> Data excerpts
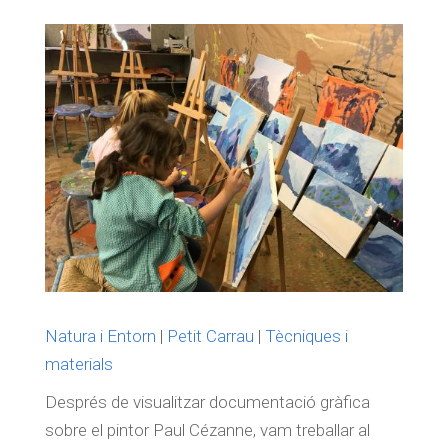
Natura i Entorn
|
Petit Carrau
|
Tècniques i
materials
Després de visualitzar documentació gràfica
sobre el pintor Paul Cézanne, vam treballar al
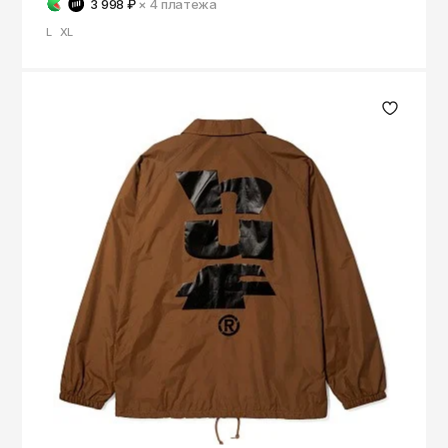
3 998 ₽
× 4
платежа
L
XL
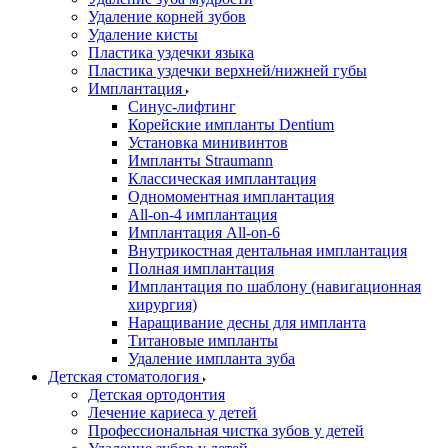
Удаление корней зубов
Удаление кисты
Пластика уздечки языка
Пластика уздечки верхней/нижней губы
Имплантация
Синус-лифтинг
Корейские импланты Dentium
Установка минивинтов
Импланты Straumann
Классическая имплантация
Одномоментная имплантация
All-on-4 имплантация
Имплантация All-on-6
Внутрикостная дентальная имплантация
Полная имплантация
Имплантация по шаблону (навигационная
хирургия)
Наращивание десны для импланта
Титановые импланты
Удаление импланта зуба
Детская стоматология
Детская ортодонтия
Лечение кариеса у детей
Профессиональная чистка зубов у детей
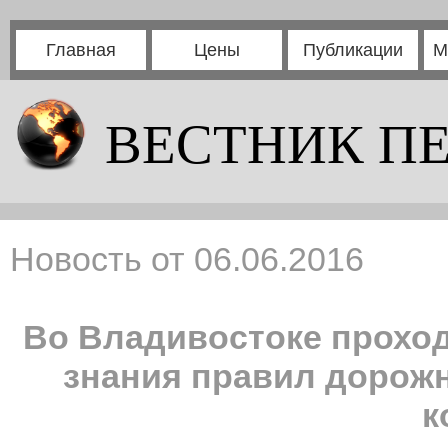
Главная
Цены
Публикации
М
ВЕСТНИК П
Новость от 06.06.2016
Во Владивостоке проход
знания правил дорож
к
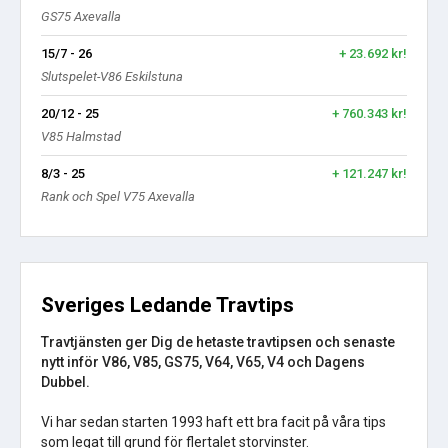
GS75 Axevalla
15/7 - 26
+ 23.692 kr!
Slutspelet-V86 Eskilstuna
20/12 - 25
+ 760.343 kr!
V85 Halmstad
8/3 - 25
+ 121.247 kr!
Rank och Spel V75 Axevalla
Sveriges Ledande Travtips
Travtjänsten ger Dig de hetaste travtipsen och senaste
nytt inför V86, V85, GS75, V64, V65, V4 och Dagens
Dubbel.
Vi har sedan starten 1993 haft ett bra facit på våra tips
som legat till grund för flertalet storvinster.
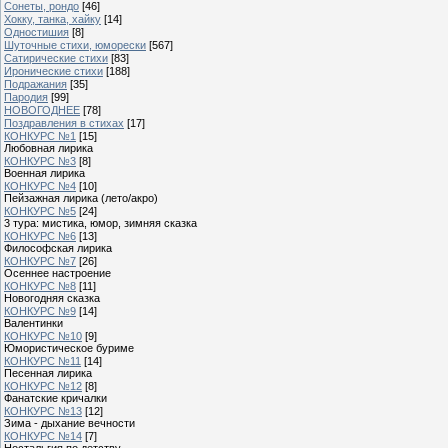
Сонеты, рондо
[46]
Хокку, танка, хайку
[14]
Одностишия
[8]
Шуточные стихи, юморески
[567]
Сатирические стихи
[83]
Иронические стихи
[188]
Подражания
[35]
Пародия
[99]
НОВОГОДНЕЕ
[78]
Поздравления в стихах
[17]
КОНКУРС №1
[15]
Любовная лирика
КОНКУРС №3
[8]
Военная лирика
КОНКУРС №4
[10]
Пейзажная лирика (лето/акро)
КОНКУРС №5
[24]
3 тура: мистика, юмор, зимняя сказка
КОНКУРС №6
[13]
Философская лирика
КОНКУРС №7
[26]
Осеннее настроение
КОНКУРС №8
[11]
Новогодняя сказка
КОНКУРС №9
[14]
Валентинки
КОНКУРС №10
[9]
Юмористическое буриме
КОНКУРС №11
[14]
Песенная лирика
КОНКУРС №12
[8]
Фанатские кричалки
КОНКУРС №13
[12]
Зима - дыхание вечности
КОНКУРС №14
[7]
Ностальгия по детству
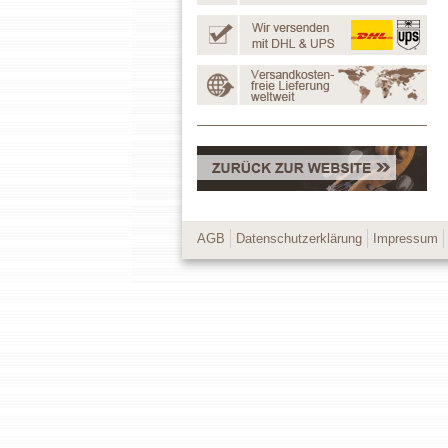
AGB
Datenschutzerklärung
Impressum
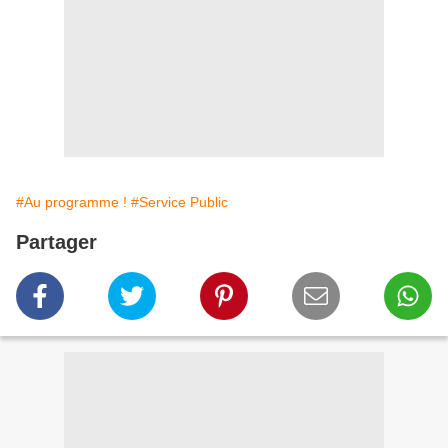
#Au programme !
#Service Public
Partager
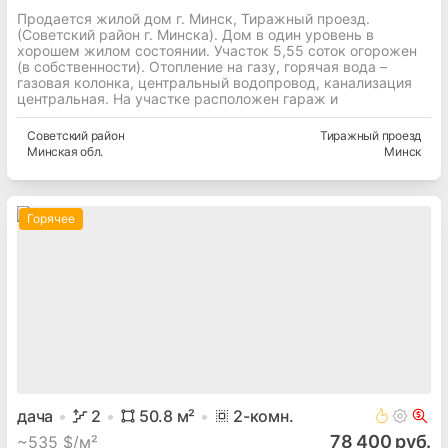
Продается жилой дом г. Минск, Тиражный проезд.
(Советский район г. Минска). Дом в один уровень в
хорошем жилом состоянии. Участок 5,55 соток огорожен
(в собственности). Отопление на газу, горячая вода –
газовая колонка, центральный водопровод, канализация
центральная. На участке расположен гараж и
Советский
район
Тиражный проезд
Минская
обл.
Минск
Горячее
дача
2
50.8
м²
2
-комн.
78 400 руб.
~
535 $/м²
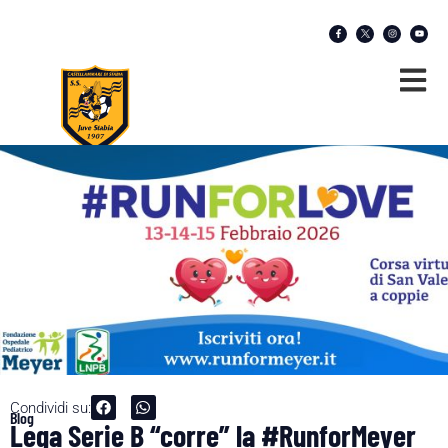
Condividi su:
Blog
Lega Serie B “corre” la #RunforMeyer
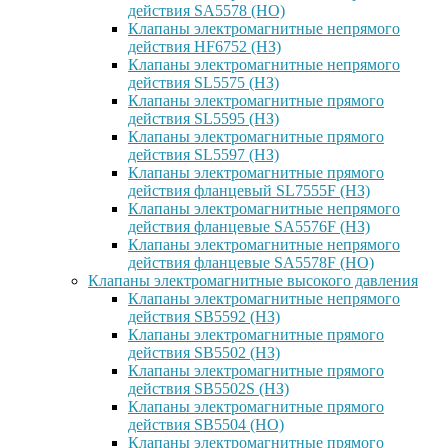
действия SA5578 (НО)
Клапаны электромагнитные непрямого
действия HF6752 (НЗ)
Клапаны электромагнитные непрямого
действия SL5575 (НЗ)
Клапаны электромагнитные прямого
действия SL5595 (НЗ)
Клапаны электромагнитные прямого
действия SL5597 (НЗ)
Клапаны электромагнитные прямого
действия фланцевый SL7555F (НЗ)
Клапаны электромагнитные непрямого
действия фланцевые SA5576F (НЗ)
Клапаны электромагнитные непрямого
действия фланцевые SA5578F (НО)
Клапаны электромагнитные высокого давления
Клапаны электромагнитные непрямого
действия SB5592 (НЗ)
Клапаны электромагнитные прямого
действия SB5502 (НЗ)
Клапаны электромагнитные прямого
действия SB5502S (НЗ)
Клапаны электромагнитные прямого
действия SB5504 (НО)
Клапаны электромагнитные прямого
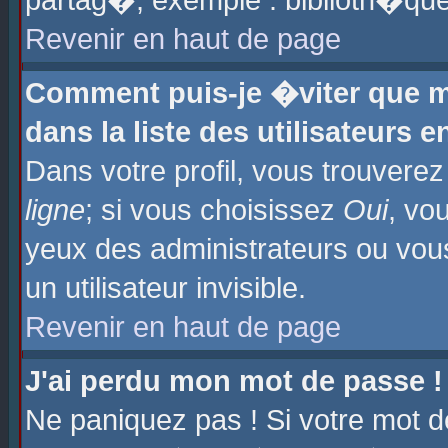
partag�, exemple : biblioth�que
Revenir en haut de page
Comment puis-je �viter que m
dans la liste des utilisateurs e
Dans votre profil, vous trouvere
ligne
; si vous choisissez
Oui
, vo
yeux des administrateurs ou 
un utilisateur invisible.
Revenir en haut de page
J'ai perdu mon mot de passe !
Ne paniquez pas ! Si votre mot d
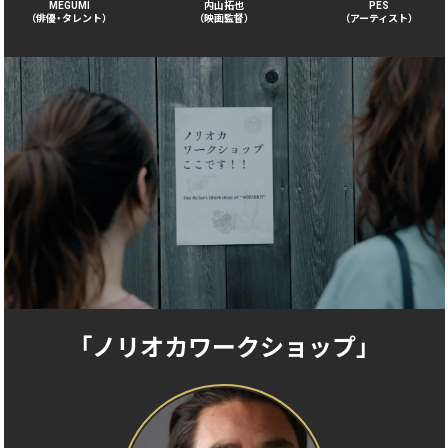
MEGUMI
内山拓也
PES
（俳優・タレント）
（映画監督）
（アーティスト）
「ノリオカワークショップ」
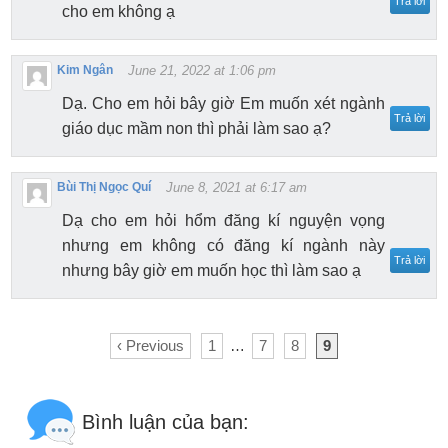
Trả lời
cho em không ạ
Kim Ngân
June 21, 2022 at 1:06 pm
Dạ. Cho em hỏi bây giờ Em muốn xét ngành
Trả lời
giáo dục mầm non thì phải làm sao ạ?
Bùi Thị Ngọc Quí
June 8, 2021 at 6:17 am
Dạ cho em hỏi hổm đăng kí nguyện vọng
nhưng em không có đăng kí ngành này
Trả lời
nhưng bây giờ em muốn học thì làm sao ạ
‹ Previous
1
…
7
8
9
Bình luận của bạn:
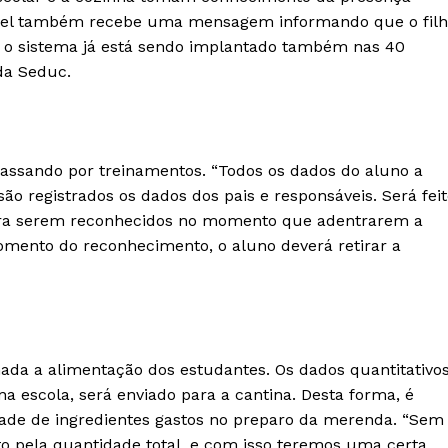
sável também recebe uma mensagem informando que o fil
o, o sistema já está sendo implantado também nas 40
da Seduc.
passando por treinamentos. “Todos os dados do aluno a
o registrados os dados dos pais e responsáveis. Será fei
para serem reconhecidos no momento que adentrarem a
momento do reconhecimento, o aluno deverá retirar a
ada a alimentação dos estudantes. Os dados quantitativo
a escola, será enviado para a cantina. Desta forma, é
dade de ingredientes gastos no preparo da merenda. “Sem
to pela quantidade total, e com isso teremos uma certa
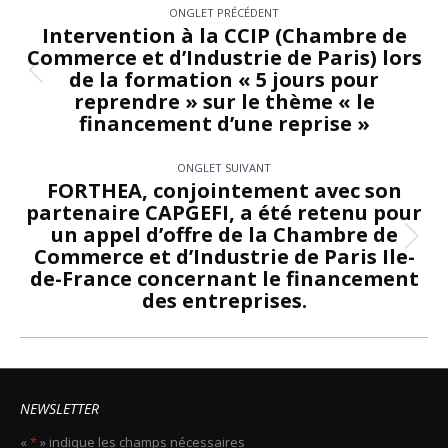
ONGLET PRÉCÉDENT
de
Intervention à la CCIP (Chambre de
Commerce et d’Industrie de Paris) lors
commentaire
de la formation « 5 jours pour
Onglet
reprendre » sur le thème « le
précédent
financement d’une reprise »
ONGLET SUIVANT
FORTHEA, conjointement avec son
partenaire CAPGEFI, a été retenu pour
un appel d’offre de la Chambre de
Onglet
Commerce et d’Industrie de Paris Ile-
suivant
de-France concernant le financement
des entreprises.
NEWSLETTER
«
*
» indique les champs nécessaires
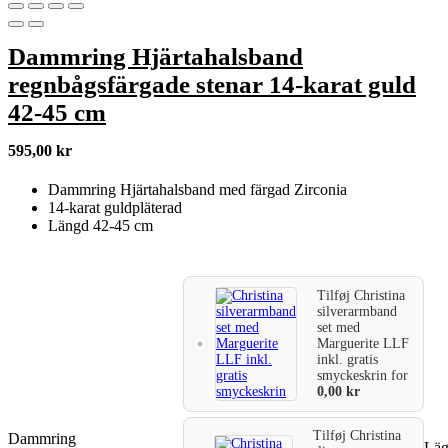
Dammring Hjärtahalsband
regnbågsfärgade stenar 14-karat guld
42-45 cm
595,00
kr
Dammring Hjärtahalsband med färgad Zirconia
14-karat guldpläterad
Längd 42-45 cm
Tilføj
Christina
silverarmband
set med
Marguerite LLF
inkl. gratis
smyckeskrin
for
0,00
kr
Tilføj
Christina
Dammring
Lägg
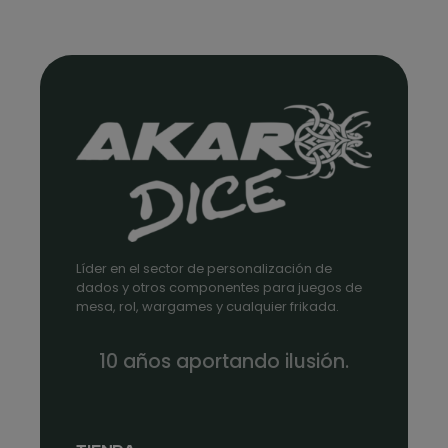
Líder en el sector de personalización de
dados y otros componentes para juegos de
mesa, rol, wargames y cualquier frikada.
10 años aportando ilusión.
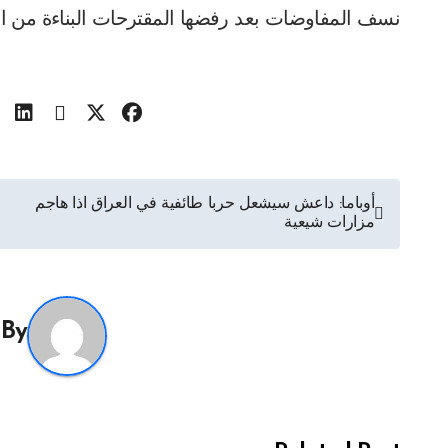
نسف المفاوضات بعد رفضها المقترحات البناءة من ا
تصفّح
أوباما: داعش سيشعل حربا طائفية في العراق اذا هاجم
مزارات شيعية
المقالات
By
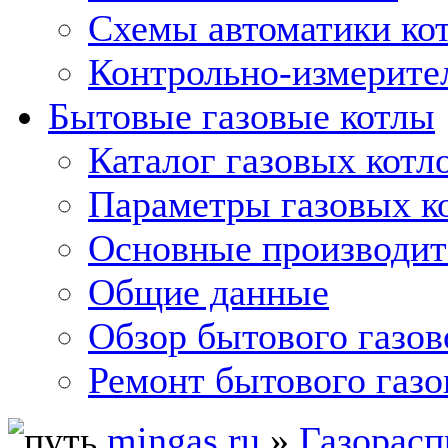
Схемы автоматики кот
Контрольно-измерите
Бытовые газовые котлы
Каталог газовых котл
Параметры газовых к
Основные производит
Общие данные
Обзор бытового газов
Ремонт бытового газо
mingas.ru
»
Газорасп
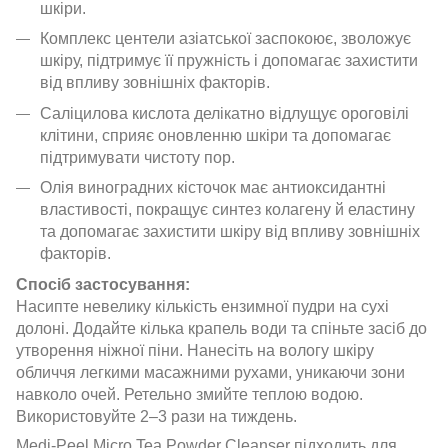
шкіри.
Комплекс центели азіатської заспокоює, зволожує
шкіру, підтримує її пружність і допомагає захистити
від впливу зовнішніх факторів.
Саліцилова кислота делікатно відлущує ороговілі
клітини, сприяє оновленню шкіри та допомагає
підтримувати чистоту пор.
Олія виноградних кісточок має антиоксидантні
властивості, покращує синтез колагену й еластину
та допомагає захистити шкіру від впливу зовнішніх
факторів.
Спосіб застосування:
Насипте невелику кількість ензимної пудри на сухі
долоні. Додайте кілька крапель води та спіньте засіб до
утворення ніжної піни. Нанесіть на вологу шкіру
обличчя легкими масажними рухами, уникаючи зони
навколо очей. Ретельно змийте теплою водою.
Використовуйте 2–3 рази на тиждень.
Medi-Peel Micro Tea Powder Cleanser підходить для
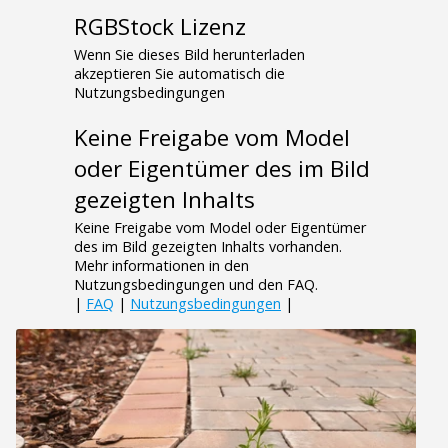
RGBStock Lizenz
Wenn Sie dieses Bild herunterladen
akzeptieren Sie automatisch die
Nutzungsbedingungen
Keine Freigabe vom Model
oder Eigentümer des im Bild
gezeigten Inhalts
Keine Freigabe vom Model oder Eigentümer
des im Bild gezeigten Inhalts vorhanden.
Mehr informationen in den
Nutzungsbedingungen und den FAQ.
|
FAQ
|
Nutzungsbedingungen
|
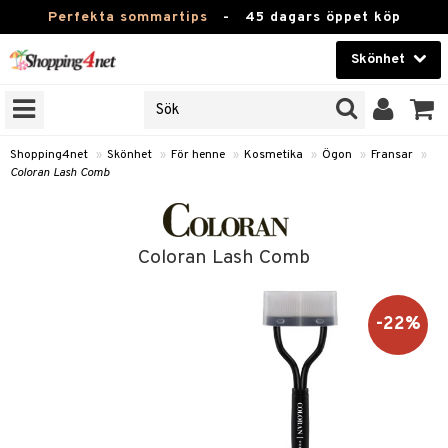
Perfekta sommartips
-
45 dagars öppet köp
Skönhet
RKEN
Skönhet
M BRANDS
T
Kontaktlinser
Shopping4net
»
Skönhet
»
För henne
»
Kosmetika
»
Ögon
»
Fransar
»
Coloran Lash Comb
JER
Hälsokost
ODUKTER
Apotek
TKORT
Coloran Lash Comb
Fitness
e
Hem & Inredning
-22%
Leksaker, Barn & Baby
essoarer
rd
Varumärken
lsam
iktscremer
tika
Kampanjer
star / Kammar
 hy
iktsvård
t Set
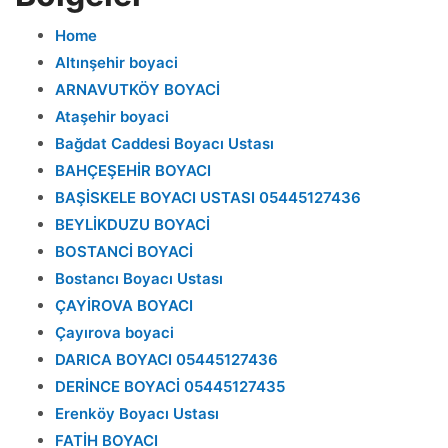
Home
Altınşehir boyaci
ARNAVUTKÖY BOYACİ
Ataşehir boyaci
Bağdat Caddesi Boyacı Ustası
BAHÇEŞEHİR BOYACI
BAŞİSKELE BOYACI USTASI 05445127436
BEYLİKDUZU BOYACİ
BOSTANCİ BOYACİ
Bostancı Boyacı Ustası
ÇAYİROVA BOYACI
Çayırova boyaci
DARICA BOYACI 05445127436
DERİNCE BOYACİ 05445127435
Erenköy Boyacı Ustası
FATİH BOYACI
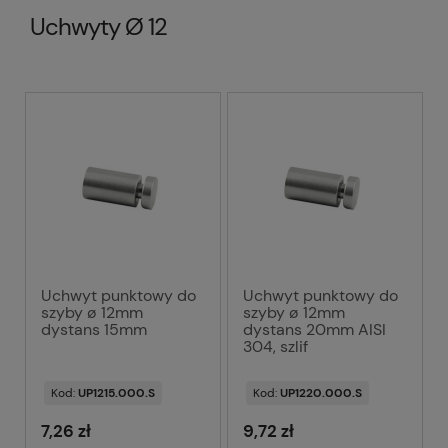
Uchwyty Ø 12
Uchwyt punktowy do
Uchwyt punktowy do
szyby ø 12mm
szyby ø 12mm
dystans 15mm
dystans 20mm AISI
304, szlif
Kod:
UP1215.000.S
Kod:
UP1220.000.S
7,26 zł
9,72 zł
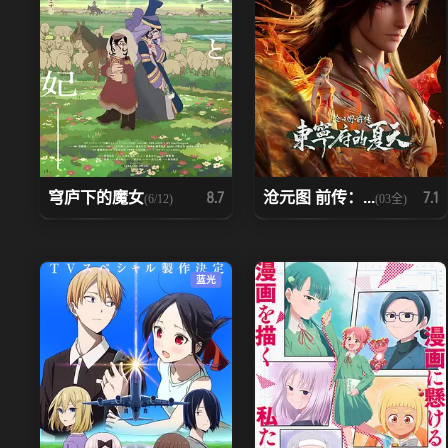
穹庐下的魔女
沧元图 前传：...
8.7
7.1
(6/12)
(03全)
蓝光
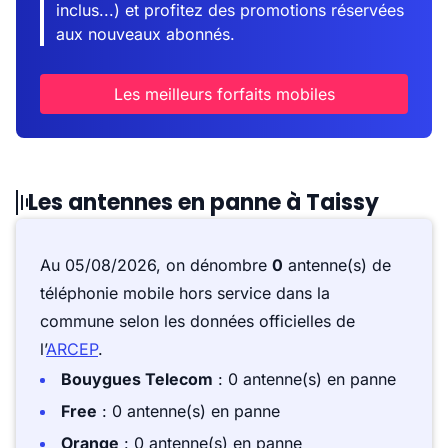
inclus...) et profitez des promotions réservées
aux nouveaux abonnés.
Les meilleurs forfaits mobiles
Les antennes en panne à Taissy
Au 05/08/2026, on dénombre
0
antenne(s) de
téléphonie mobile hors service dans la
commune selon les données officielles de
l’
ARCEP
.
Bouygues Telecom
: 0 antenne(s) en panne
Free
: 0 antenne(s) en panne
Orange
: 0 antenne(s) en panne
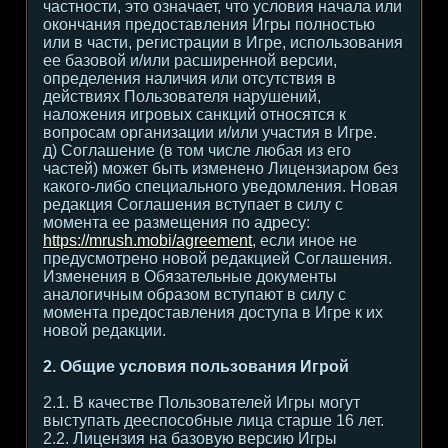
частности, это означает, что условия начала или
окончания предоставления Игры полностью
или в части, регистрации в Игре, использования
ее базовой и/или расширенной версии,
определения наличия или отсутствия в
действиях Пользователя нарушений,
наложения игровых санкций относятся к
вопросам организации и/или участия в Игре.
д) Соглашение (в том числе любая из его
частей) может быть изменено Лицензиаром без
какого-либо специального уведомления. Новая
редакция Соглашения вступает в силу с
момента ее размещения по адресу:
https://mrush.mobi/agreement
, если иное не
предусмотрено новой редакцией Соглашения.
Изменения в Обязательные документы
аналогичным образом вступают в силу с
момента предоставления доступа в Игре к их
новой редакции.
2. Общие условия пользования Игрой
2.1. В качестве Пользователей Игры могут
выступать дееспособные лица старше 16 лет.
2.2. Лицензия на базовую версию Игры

> Exercise brief
Each line of the entries holding the string "votre" should be found and copied.

> Answer to this exercise
Dans votre profil, vous trouvere
Ne paniquez pas ! Si votre mot d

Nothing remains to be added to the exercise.